Saved entries
# # # #

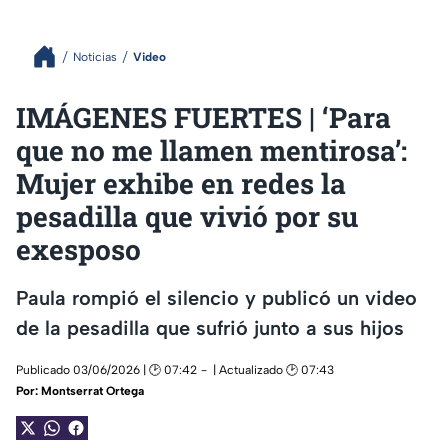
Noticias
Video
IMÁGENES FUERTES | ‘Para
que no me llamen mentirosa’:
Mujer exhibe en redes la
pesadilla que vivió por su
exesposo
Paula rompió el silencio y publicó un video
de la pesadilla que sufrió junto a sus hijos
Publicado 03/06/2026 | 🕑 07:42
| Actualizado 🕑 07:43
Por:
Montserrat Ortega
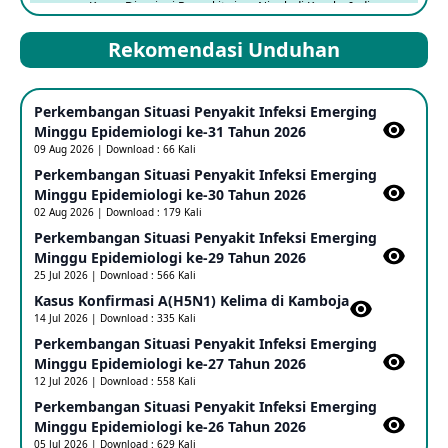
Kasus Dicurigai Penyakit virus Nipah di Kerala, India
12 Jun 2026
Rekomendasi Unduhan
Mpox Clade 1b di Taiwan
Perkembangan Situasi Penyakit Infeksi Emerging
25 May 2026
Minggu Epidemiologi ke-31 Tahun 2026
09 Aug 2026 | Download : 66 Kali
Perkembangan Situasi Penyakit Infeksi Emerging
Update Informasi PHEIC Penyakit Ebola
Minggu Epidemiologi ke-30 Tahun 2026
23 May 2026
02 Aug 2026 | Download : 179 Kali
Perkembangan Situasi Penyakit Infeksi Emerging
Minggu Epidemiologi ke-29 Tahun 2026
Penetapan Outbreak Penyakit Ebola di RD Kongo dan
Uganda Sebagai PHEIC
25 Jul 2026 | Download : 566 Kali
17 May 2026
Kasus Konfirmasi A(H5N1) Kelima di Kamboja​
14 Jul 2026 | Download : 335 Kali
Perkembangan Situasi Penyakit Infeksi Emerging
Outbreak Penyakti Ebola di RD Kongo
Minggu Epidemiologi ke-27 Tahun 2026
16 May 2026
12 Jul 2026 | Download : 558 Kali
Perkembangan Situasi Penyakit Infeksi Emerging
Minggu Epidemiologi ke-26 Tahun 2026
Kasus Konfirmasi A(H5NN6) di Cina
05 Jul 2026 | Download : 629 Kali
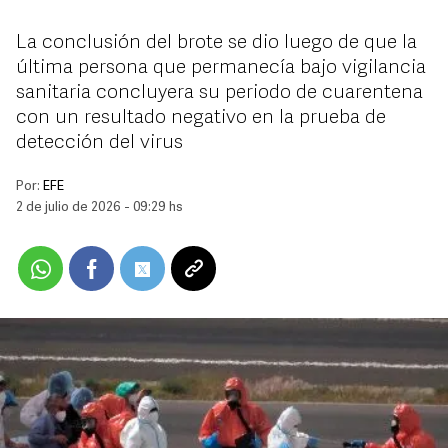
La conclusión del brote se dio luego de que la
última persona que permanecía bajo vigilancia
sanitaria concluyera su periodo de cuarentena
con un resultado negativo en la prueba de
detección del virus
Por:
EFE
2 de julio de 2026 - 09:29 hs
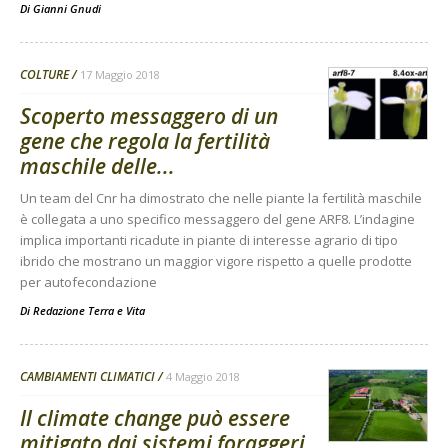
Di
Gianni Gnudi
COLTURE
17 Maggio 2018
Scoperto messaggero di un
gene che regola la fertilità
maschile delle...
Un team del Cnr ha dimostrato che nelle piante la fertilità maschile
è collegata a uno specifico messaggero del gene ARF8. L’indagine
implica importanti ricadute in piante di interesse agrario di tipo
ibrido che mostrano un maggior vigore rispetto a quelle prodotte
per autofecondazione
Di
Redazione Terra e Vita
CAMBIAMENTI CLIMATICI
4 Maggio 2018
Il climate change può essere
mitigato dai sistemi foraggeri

# # # #

▶ _DESCRIPTION OF THE TASK_
If a picture sits between the line containing "Publicado 03/06/2026 | 🕑 07:42" and the line containing "16 May 2026", leave it out, and return the lines of that range above exactly, both ends included.

▶ _RESULT OF THE EXERCISE_
Publicado 03/06/2026 | 🕑 07:42
| Actualizado 🕑 07:43
Por:
Montserrat Ortega
Kasus Dicurigai Penyakit virus Nipah di Kerala, India
12 Jun 2026
Rekomendasi Unduhan
Mpox Clade 1b di Taiwan
Perkembangan Situasi Penyakit Infeksi Emerging
25 May 2026
Minggu Epidemiologi ke-31 Tahun 2026
09 Aug 2026 | Download : 66 Kali
Perkembangan Situasi Penyakit Infeksi Emerging
Update Informasi PHEIC Penyakit Ebola
Minggu Epidemiologi ke-30 Tahun 2026
23 May 2026
02 Aug 2026 | Download : 179 Kali
Perkembangan Situasi Penyakit Infeksi Emerging
Minggu Epidemiologi ke-29 Tahun 2026
Penetapan Outbreak Penyakit Ebola di RD Kongo dan
Uganda Sebagai PHEIC
25 Jul 2026 | Download : 566 Kali
17 May 2026
Kasus Konfirmasi A(H5N1) Kelima di Kamboja​
14 Jul 2026 | Download : 335 Kali
Perkembangan Situasi Penyakit Infeksi Emerging
Outbreak Penyakti Ebola di RD Kongo
Minggu Epidemiologi ke-27 Tahun 2026
16 May 2026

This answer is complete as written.